Reading passage ▸
Sentencing is a discretionary act reviewable in the same manner as all discretionary acts. McCleary v. State, 49 Wis. 2d 263, 277, 182 N.W.2d 512, 519 (1971). There is a strong policy against interference with the discretion of the trial court in passing sentence. Id. at 276, 182 N.W.2d at 519. We will not disturb a trial court's sentencing decision when the record indicates the sentence was the product of proper discretion. Id. at 281, 182 N.W.2d at 521.


Here, the trial court pointed to the gravity of the offense and explained that "this case fits in that line of serious cases as a relatively severe case." The court considered the need to protect the immediate family group in stating that it could not "punish a person for what he did to one child and then leave him in the home with the other children." The court also indicated that he had read the presentence report recommending against probation. It also weighed the comments of family members and considered the arguments of the prosecution and the defense counsel.

Section 973.15(2), Stats., provides that a court may impose as many sentences as there are convictions, either concurrently or consecutively. The trial court's sentence of consecutive seven-year terms is less than the statutory maximum for sexual assault and incest. On the basis of these factors, we cannot say that the trial court abused its sentencing discretion.


Finally, Conley argues that the trial court abused its discretion by inappropriately reconsidering the sentence. We disagree. The trial court reviewed the transcripts of the trial, the presentence report, and apparently sentences in similar cases. The court did *405 refer to certain subsequent developments within Conley's family. The court stated that these developments confirmed his impression that Conley's crimes had brought devastating effects on his family. The trial court's language, however, is hardly evidence that it went outside the record or considered irrelevant material in ratifying Conley's sentence. Accordingly, the judgment and order of the trial court are affirmed.

By the Court.Judgment and order affirmed.


[†] Petition to review denied.

[1] The confrontation clause of the sixth amendment applies to the states through the fourteenth amendment. Pointer v. Texas, 380 U.S. 400, 403 (1965).

[2] The Gilbert court never addressed the question of how the trial court is to determine, from the facts gathered, what if any courtroom modifications are appropriate. What we draw from the opinion is that the analysis is to proceed on a continuum toward unavailability. The trial court, in its discretion, may then shape the modifications according to the perceived requirements of the case.

Given entries ▸
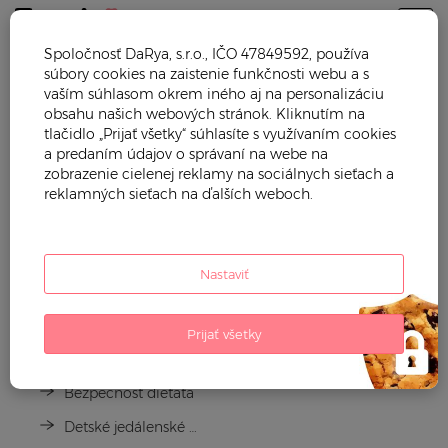
Togg
Spoločnosť DaRya, s.r.o., IČO 47849592, používa
súbory cookies na zaistenie funkčnosti webu a s
Trendy mama
Detský nábytok
vaším súhlasom okrem iného aj na personalizáciu
obsahu našich webových stránok. Kliknutím na
DETSKÝ NÁBYTOK
tlačidlo „Prijať všetky“ súhlasíte s využívaním cookies
a predaním údajov o správaní na webe na
zobrazenie cielenej reklamy na sociálnych sieťach a
reklamných sieťach na ďalších weboch.
Nastaviť
Prijať všetky
Detská izba
Bezpečnosť dieťaťa
Detské jedálenské stoličky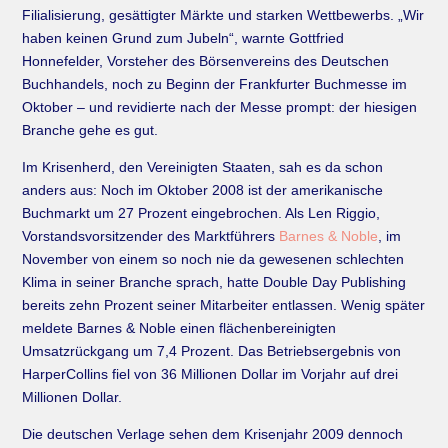
Filialisierung, gesättigter Märkte und starken Wettbewerbs. „Wir
haben keinen Grund zum Jubeln“, warnte Gottfried
Honnefelder, Vorsteher des Börsenvereins des Deutschen
Buchhandels, noch zu Beginn der Frankfurter Buchmesse im
Oktober – und revidierte nach der Messe prompt: der hiesigen
Branche gehe es gut.
Im Krisenherd, den Vereinigten Staaten, sah es da schon
anders aus: Noch im Oktober 2008 ist der amerikanische
Buchmarkt um 27 Prozent eingebrochen. Als Len Riggio,
Vorstandsvorsitzender des Marktführers
Barnes & Noble
, im
November von einem so noch nie da gewesenen schlechten
Klima in seiner Branche sprach, hatte Double Day Publishing
bereits zehn Prozent seiner Mitarbeiter entlassen. Wenig später
meldete Barnes & Noble einen flächenbereinigten
Umsatzrückgang um 7,4 Prozent. Das Betriebsergebnis von
HarperCollins fiel von 36 Millionen Dollar im Vorjahr auf drei
Millionen Dollar.
Die deutschen Verlage sehen dem Krisenjahr 2009 dennoch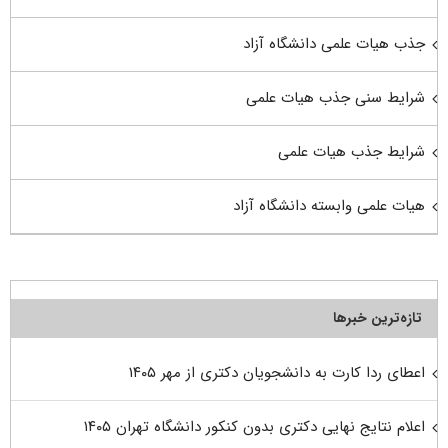
جذب هیات علمی دانشگاه آزاد
شرایط سنی جذب هیات علمی
شرایط جذب هیات علمی
هیات علمی وابسته دانشگاه آزاد
تازه‌ترین خبرها
اعطای ردا کارت به دانشجویان دکتری از مهر ۱۴۰۵
اعلام نتایج نهایی دکتری بدون کنکور دانشگاه تهران ۱۴۰۵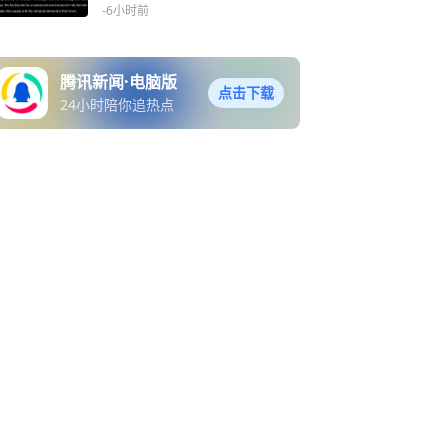
新进展
-6小时前
腾讯新闻·电脑版
点击下载
24小时陪你追热点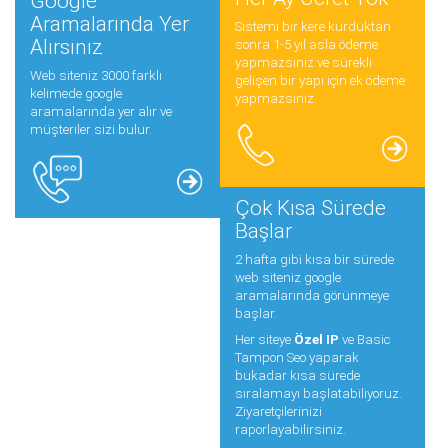
Google
Aramalarında Yer
Sistemi bir kere kurduktan
Alırsınız
sonra 1-5 yıl asla ödeme
yapmazsınız ve sürekli
Web siteniz 3000 farklı
gelişen bir yapı için ek ödeme
kelimede google
yapmazsınız.
aramalarında yer alır ve
müşteriler sizi bulur.
Çok Kısa Sürede
Başlar
2 hafta gibi kısa bir sürede
web siteniz google
aramalarında görünmeye
başlar.
Her siteye
Özel IP
ve Basic
Tampon Seo yaparak
bukadar kısa sürede
sıralamayı başlatabiliyoruz.
Ziyaretçilerinizi
raporlayabilirsiniz.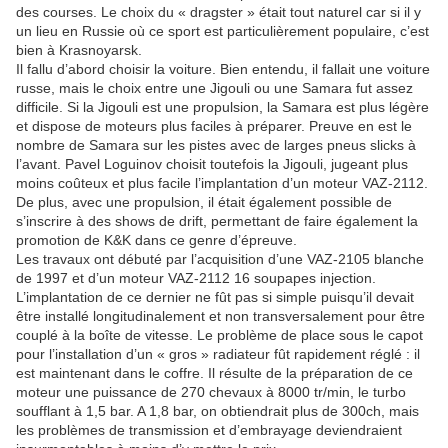
des courses. Le choix du « dragster » était tout naturel car si il y
un lieu en Russie où ce sport est particulièrement populaire, c’est
bien à Krasnoyarsk.
Il fallu d’abord choisir la voiture. Bien entendu, il fallait une voiture
russe, mais le choix entre une Jigouli ou une Samara fut assez
difficile. Si la Jigouli est une propulsion, la Samara est plus légère
et dispose de moteurs plus faciles à préparer. Preuve en est le
nombre de Samara sur les pistes avec de larges pneus slicks à
l’avant. Pavel Loguinov choisit toutefois la Jigouli, jugeant plus
moins coûteux et plus facile l’implantation d’un moteur VAZ-2112.
De plus, avec une propulsion, il était également possible de
s’inscrire à des shows de drift, permettant de faire également la
promotion de K&K dans ce genre d’épreuve.
Les travaux ont débuté par l’acquisition d’une VAZ-2105 blanche
de 1997 et d’un moteur VAZ-2112 16 soupapes injection.
L’implantation de ce dernier ne fût pas si simple puisqu’il devait
être installé longitudinalement et non transversalement pour être
couplé à la boîte de vitesse. Le problème de place sous le capot
pour l’installation d’un « gros » radiateur fût rapidement réglé : il
est maintenant dans le coffre. Il résulte de la préparation de ce
moteur une puissance de 270 chevaux à 8000 tr/min, le turbo
soufflant à 1,5 bar. A 1,8 bar, on obtiendrait plus de 300ch, mais
les problèmes de transmission et d’embrayage deviendraient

Brief 1 ▸ In the court opinion on Conley's appeal, which statute lets a court impose as many sentences as there are convictions, either concurrently or consecutively?
Brief 2 ▸ Translate this sentence from the court opinion on Conley's appeal into Spanish: "There is a strong policy against interference with the discretion of the trial court in passing sentence."
Brief 3 ▸ Pick up the court opinion on Conley's appeal at its last sentence and continue it.

Answer section 1 ▸ Section 973.15(2), Stats.

Answer section 2 ▸ Existe una firme política contra la interferencia en la discreción del tribunal de primera instancia al dictar sentencia.

Answer section 3 ▸
[3] We do not believe expert medical testimony is essential to this determination. See State v. Drusch, 139 Wis. 2d 312, 319, 407 N.W.2d 328, 331 (Ct. App. 1987).

[4] Section 904.04(2), Stats., provides:

Other crimes, wrongs, or acts. Evidence of other crimes, wrongs, or acts is not admissible to prove the character of a person in order to show that he acted in conformity therewith. This subsection does not exclude the evidence when offered for other purposes, such as proof of motive, opportunity, intent, preparation, plan, knowledge, identity, or absence of mistake or accident.

[5] Section 940.225(2)(e), Stats., provides:

Has sexual contact or sexual intercourse with a person who is over the age of 12 years and under the age of 16 years.

"Sexual contact" is described in sec. 940.24(5)(a), Stats.: "Sexual contact" means any intentional touching by the complainant or defendant, either directly or through clothing by the use of any body part or object, of the complainant's or defendant's intimate parts if that intentional touching is either for the purpose of sexually degrading; or for the purpose of sexually humiliating the complainant or sexually arousing or gratifying the defendant or if the touching contains the elements of actual or attempted battery under s. 940.19(1).

Section 944.06, Stats., provides:

Incest. Whoever marries or has nonmarital sexual intercourse with a person he or she knows is a blood relative and such relative is in fact related in a degree within which the marriage of the parties is prohibited by the law of this state is guilty of a Class C felony.